** Text under study **
..........
Yet some of this should not have come as a surprise. Despite Google’s informal corporate motto “Don’t be evil” it has consistently come under fire over the years for a number of issues including Google’s participation in censoring its search services to appease Chinese government; privacy concerns that enables Google to combine personal identity information through various Google products, including Gmail, Google+, and YouTube; and the more recent allegations of cooperating with the U.S. National Security Agency inamassing troves of user data – which the company vehemently denied.

Eric Schmidt, the chairman of Google, defended the company’s data collection as far back as December 2009. “If you have something that you don’t want anyone to know, maybe you shouldn’t be doing it in the first place,” Schmidt told CNBC in an interview. “If you really need that kind of privacy, the reality is that search engines – including Google – do retain this information for some time and it’s important, for example, that we are all subject in the United States to the Patriot Act and it is possible that all that information could be made available to the authorities.”

In January 2012, when Google updated its privacy policy to make much of this information explicitly available to users, John Simpson, director of Consumer Watchdog’s Privacy Project, commented in a news release: “Google has eliminated its last pretense that it protects consumer privacy – the walls are torn down. Instead of a privacy policy Google has finally admitted they have a profiling policy – and every Internet user is a target to be spied on.”

Then on April 14 Google made updates to its Gmail Terms of Service outlining how much personal data is mined for targeted advertising. “Our automated systems analyze your content (including emails) to provide you personally relevant product features, such as customized search results, tailored advertising, and spam and malware detection. This analysis occurs as the content is sent, received, and when it is stored.” Finally, on April 30, Google caved and canceled advertising associated with the Apps for Education suite.

Not everybody believes that Google’s changes are sufficient. “Will Google also turn off its scanning and behavioral advertising functions for its other services such as YouTube, Google+, etc. in a school setting?” wrote Bradley Shear, a social media lawyer and professor on his blog ‘Shear on Social Media Law.’ “Will Google change its terms of service and privacy policies that govern all of its education offerings? Will Google revise all of its school contracts to reflect this announcement?”

The Obama administration has recently started to pay more attention to the issue of data mining by corporations, perhaps to deflect attention from itself following Edward Snowden’s revelations of NSA spying on average citizens last June. A new White Housereport on “big data” raised concerns over targeted advertising as a result of data collection from students among other online communities. The report warned of the dangers of discrimination such as limiting credit, housing, education, employment opportunities that may result in decreased opportunities for students when they become adults.

Meanwhile, the backlash against mining of student data is continuing to grow. Following major protests and lawsuits from parents in Colorado, Illinois and Louisiana, together with potential funding cuts from New York state, InBloom abruptly announced it would shut down on April 21 after just 15 months in operation.

“It is a shame that the progress of this important innovation has been stalled because of generalized public concerns about data misuse,” wrote Iwan Streichenberger, InBloom’s CEO, in an online statement. “We stepped up to the occasion and supported our partners with passion, but we have realized that this concept is still new, and building public acceptance for the solution will require more time and resources than anyone could have anticipated.”
..........
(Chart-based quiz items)
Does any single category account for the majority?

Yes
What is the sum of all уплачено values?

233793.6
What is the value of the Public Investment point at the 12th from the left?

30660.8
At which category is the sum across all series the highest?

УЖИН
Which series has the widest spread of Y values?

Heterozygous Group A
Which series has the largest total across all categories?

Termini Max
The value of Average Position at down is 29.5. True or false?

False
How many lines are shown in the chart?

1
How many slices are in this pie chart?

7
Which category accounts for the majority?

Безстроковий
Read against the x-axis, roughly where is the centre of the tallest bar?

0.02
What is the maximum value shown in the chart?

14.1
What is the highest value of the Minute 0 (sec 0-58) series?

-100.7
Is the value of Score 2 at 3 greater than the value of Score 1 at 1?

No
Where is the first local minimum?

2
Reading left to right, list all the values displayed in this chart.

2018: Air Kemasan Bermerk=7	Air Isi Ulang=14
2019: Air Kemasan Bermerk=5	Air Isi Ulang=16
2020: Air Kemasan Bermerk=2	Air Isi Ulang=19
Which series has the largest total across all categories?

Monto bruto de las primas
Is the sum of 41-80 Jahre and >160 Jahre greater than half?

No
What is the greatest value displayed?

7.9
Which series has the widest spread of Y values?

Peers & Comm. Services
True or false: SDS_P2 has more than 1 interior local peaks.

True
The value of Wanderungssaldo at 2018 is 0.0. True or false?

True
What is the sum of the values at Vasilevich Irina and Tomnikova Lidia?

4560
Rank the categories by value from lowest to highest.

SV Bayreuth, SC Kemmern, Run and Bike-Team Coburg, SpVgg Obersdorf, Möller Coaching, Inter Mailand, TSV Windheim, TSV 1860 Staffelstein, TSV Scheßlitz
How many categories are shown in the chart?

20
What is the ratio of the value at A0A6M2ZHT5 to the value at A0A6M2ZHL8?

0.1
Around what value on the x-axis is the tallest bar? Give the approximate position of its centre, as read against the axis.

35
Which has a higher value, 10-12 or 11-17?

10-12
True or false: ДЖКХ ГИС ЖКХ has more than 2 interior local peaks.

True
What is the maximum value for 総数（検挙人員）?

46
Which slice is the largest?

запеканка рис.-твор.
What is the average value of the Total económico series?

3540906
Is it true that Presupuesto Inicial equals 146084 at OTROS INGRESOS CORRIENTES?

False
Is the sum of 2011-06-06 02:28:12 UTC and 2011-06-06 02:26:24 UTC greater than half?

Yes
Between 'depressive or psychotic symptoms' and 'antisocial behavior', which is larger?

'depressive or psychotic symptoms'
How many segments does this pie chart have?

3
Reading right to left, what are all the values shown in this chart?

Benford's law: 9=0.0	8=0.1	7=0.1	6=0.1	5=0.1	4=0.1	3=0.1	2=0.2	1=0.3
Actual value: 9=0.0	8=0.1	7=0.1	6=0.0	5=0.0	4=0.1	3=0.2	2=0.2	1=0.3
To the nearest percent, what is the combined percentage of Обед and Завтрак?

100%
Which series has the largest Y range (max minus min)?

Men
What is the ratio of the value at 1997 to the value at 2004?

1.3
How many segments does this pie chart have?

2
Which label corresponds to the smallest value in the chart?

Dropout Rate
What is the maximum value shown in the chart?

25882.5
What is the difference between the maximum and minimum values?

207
..........
** Work task A **
Copy down everything in the passage on Google and student data privacy from "Yet some of" down to "company vehemently denied.".
** Work task B **
According to the passage on Google and student data privacy, how long had InBloom been in operation when it announced it would shut down?
** Work task C **
List every U.S. state that the passage on Google and student data privacy names.

** Final answer A **
Yet some of this should not have come as a surprise. Despite Google’s informal corporate motto “Don’t be evil” it has consistently come under fire over the years for a number of issues including Google’s participation in censoring its search services to appease Chinese government; privacy concerns that enables Google to combine personal identity information through various Google products, including Gmail, Google+, and YouTube; and the more recent allegations of cooperating with the U.S. National Security Agency inamassing troves of user data – which the company vehemently denied.

** Final answer B **
15 months

** Final answer C **
Colorado, Illinois, Louisiana, New York